Di wajah batu gioknya yang indah, dia sedang kesurupan.
Saat dia berjalan, langkah kakinya terasa sedikit melayang, seolah-olah dia sedang berjalan dalam tidur.
Ingatannya selalu sangat baik, tetapi pada saat ini, dia tidak dapat mengingat berapa banyak aset yang baru saja Ye Mo katakan padanya. Dia sangat terkejut sehingga dia sedikit bingung dan kepalanya berantakan.
membuka pintu dan masuk ke mobil. Dia duduk di kursi pengemudi dan tinggal sebentar.
mengangkat tangannya dan menggosok wajahnya dengan kuat, baru kemudian dia bangun sedikit.
"Tuhanku!"
Setelah memikirkannya dengan hati-hati, dia berseru dengan tidak percaya.
Setelah perhitungan kasar, aset Ye Mo sudah lebih dari 100 miliar.
Apa konsep 100 miliar?
dapat berada di daftar orang kaya!
"Itu luar biasa!"
Bibir merahnya terbuka sedikit, sedikit terdiam.
Pada awalnya, dia berpikir bahwa Ye Mo bernilai 10 miliar.

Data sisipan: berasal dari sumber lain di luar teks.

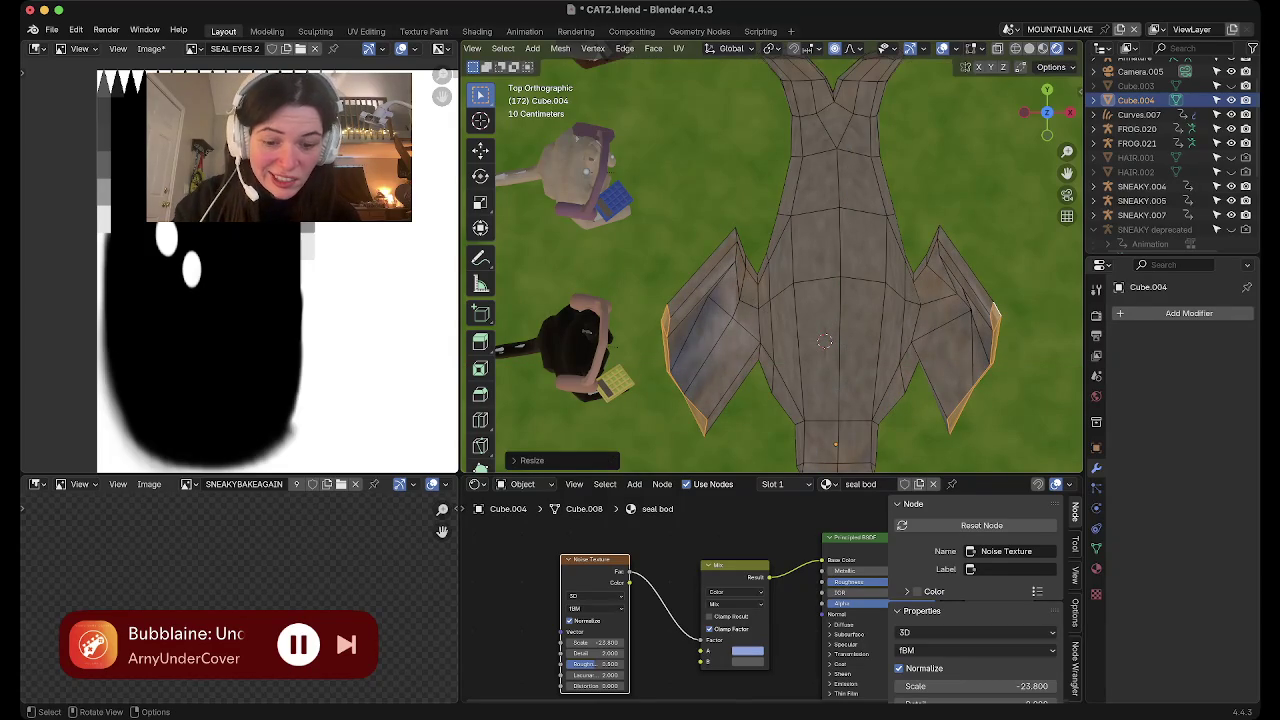
key("g")
key("z")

Kemudian, ketika dia tahu tentang asetnya, dia akan menambahkan paling banyak 10 atau 20 miliar, tetapi di mana dia berpikir bahwa dia sebenarnya bernilai ratusan miliar dan miliarder.
100 miliar dan 10 miliar bukan level yang sama.
Seperti karakter yang akrab itu, seperti yang dari Net Yi, yang memiliki kekayaan bersih hampir 200 miliar, tetapi dia sudah masuk sepuluh besar.
Dengan kekayaan bersih 100 miliar Ye Mo, tidak masalah untuk berada di peringkat 40 atau 50.
Tentu saja, apa yang disebut daftar kaya tidak mewakili situasi kekayaan yang sebenarnya. Ada juga banyak orang kaya yang tersembunyi, tetapi mereka dapat digunakan sebagai referensi.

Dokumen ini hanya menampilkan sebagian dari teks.